#### Exercise aim
Pull out every line below that contains the string "NewBodyOperationType".

#### Data supplied
>> START
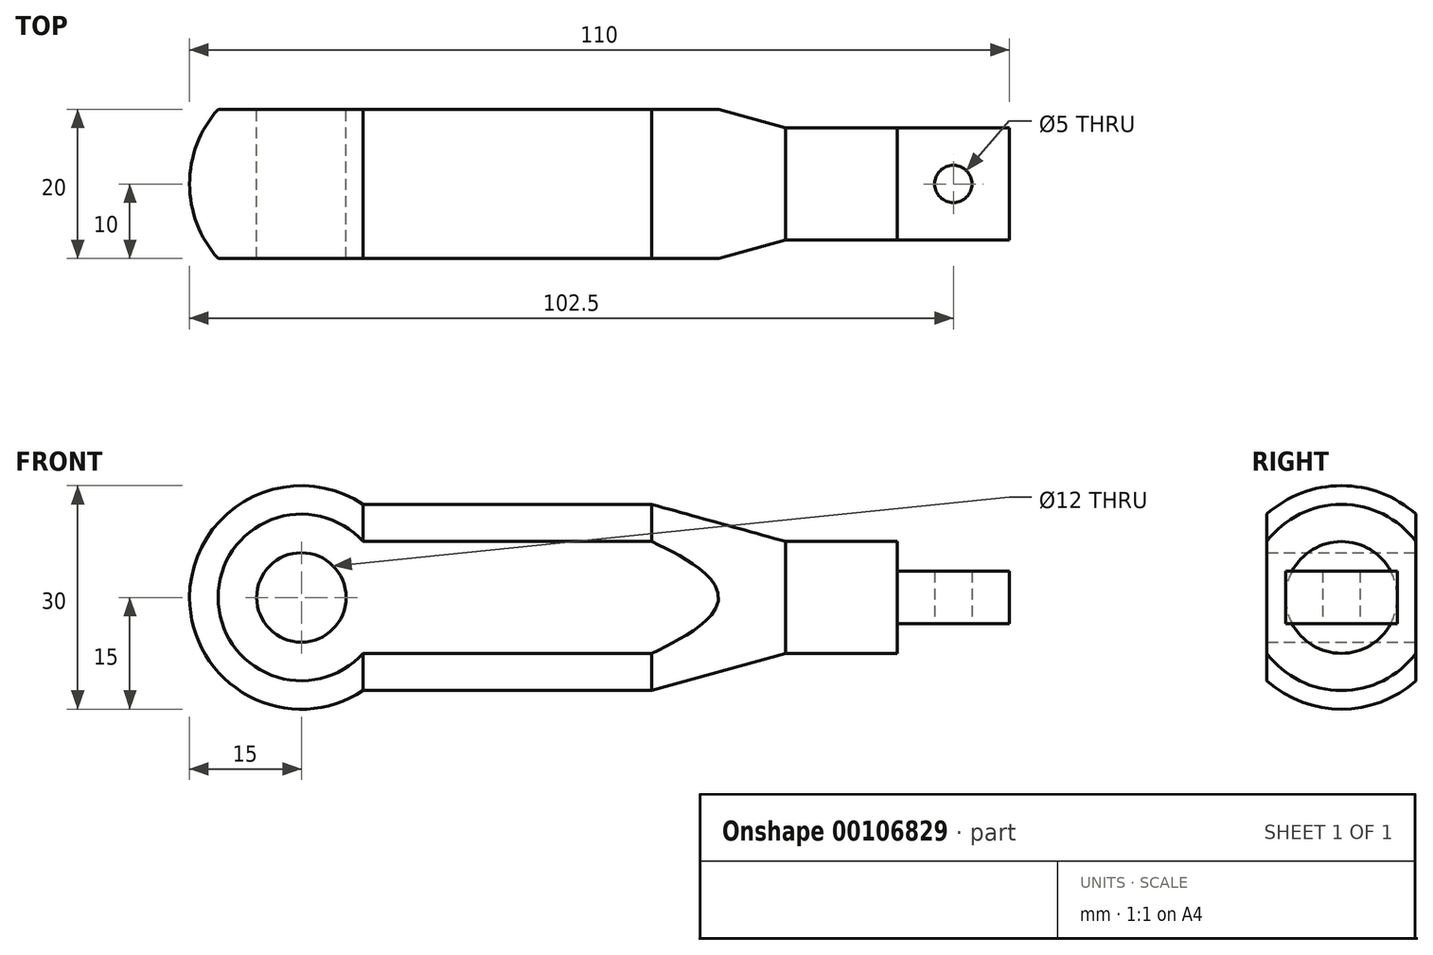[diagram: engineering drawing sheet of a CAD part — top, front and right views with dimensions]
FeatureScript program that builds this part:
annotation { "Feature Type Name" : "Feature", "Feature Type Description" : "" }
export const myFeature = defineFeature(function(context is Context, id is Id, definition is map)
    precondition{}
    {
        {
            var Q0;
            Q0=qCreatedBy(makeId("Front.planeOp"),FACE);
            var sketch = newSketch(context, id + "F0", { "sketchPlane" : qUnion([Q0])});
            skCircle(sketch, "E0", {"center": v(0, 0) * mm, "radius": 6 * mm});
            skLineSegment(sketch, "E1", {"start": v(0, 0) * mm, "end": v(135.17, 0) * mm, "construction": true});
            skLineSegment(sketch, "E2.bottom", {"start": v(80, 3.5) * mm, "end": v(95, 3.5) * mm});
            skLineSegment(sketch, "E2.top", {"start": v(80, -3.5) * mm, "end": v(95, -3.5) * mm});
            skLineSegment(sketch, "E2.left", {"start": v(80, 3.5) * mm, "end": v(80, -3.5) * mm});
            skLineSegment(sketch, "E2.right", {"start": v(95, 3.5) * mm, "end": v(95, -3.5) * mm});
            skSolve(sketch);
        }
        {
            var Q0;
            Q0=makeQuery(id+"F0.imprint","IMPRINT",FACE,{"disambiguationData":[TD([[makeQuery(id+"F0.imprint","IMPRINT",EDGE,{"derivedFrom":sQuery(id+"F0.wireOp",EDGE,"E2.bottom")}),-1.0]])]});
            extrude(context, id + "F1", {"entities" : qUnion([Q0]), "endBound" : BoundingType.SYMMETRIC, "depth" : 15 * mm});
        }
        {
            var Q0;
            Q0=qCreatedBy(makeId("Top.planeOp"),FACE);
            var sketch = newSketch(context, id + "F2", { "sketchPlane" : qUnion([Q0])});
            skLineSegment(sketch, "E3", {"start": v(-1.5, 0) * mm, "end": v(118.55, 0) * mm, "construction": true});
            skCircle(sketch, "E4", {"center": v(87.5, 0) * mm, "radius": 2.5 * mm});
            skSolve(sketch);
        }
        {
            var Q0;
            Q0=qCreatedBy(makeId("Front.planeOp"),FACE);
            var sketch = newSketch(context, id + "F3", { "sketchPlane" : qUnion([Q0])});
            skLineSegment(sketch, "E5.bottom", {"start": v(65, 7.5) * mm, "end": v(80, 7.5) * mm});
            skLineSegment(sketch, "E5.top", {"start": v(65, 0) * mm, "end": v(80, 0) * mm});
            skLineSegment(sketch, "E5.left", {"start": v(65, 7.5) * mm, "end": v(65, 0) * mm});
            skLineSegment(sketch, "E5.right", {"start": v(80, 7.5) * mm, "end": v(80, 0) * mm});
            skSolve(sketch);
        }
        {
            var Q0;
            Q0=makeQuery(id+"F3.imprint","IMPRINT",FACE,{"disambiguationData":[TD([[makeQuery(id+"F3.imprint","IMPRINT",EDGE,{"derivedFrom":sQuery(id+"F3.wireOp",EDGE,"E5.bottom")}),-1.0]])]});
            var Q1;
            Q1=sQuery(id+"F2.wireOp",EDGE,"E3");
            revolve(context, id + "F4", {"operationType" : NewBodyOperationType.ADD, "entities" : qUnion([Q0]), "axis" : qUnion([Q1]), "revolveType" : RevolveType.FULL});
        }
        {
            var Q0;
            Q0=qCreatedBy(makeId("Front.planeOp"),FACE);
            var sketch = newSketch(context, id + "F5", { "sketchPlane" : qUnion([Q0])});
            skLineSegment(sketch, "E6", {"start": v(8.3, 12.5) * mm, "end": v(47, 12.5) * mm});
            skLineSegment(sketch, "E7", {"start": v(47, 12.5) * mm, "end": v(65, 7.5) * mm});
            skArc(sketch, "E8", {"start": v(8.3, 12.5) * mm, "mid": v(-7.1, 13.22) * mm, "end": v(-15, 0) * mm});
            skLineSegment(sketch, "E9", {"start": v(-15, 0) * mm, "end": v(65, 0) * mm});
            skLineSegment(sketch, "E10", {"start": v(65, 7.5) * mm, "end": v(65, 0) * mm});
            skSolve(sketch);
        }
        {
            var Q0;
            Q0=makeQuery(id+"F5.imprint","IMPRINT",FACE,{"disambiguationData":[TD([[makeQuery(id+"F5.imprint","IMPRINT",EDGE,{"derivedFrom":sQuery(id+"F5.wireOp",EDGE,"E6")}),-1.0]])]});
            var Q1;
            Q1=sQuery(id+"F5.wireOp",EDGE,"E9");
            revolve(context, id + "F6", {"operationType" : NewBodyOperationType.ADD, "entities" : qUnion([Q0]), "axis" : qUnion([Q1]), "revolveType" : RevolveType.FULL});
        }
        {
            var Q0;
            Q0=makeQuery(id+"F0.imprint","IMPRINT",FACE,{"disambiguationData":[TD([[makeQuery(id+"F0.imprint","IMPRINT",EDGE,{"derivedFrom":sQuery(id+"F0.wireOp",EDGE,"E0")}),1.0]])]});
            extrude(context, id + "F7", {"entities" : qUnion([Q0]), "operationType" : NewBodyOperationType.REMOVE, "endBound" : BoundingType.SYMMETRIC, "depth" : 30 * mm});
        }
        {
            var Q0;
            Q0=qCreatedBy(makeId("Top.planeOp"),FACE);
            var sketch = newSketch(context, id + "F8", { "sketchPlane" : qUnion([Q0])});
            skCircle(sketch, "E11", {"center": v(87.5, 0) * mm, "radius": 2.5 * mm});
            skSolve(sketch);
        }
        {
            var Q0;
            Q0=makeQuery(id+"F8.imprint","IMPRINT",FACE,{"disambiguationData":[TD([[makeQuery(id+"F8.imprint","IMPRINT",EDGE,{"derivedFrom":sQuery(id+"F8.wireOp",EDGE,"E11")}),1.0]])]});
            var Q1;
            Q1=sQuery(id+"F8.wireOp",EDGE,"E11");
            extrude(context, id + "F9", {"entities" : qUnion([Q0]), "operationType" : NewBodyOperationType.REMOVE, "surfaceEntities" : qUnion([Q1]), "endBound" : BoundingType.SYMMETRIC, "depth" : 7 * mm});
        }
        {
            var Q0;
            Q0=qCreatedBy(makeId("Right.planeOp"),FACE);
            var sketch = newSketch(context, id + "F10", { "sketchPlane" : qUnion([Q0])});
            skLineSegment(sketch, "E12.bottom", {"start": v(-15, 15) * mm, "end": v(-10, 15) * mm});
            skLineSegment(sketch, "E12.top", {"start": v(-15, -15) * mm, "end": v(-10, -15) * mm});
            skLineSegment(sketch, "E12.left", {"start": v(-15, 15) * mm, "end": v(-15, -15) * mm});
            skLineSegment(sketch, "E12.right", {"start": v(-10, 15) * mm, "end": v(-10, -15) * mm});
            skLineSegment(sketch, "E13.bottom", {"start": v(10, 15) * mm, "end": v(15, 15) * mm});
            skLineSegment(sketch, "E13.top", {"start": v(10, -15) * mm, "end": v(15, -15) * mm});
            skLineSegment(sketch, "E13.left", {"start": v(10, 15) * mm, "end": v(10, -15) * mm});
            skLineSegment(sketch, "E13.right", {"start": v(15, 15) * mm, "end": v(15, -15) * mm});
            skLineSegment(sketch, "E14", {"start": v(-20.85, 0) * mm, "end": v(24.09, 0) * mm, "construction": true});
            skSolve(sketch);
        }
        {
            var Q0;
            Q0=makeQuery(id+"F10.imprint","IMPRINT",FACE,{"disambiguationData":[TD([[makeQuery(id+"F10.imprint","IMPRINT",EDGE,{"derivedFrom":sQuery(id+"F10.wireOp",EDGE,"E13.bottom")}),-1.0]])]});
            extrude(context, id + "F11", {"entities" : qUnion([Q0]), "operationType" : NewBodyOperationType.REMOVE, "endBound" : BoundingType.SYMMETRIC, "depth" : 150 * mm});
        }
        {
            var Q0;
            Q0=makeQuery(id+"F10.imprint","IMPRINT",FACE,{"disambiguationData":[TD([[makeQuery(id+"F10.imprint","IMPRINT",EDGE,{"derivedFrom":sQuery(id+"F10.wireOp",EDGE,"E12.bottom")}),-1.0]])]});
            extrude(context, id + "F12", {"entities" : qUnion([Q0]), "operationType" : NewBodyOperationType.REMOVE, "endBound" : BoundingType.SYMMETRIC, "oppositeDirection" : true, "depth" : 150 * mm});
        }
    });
>> END
>> START
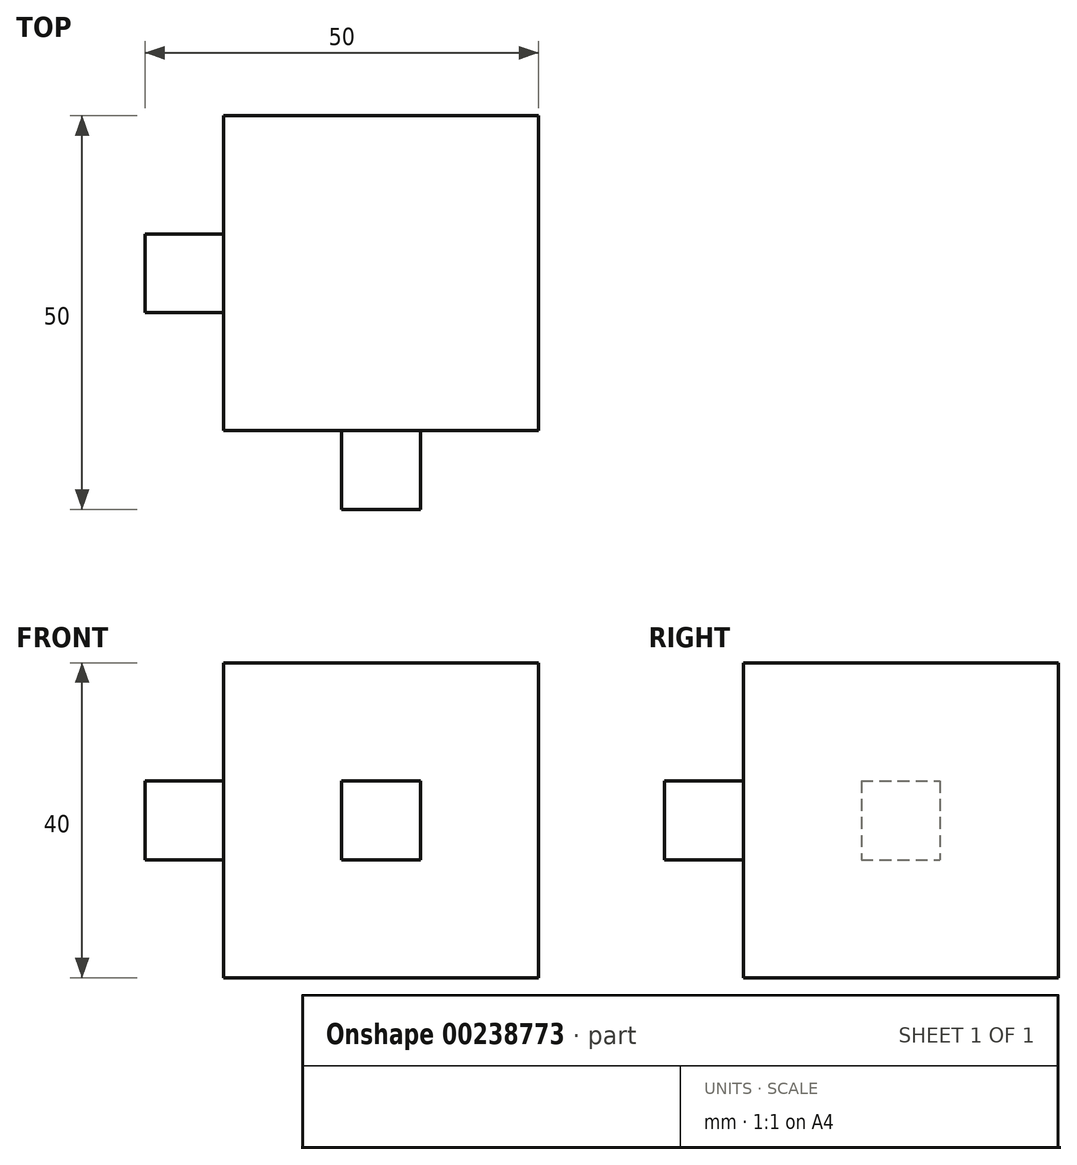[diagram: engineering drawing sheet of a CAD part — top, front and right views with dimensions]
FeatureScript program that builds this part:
>> END
#### Response for this exercise
            revolve(context, id + "F4", {"operationType" : NewBodyOperationType.ADD, "entities" : qUnion([Q0]), "axis" : qUnion([Q1]), "revolveType" : RevolveType.FULL});
            revolve(context, id + "F6", {"operationType" : NewBodyOperationType.ADD, "entities" : qUnion([Q0]), "axis" : qUnion([Q1]), "revolveType" : RevolveType.FULL});
            extrude(context, id + "F7", {"entities" : qUnion([Q0]), "operationType" : NewBodyOperationType.REMOVE, "endBound" : BoundingType.SYMMETRIC, "depth" : 30 * mm});
            extrude(context, id + "F9", {"entities" : qUnion([Q0]), "operationType" : NewBodyOperationType.REMOVE, "surfaceEntities" : qUnion([Q1]), "endBound" : BoundingType.SYMMETRIC, "depth" : 7 * mm});
            extrude(context, id + "F11", {"entities" : qUnion([Q0]), "operationType" : NewBodyOperationType.REMOVE, "endBound" : BoundingType.SYMMETRIC, "depth" : 150 * mm});
            extrude(context, id + "F12", {"entities" : qUnion([Q0]), "operationType" : NewBodyOperationType.REMOVE, "endBound" : BoundingType.SYMMETRIC, "oppositeDirection" : true, "depth" : 150 * mm});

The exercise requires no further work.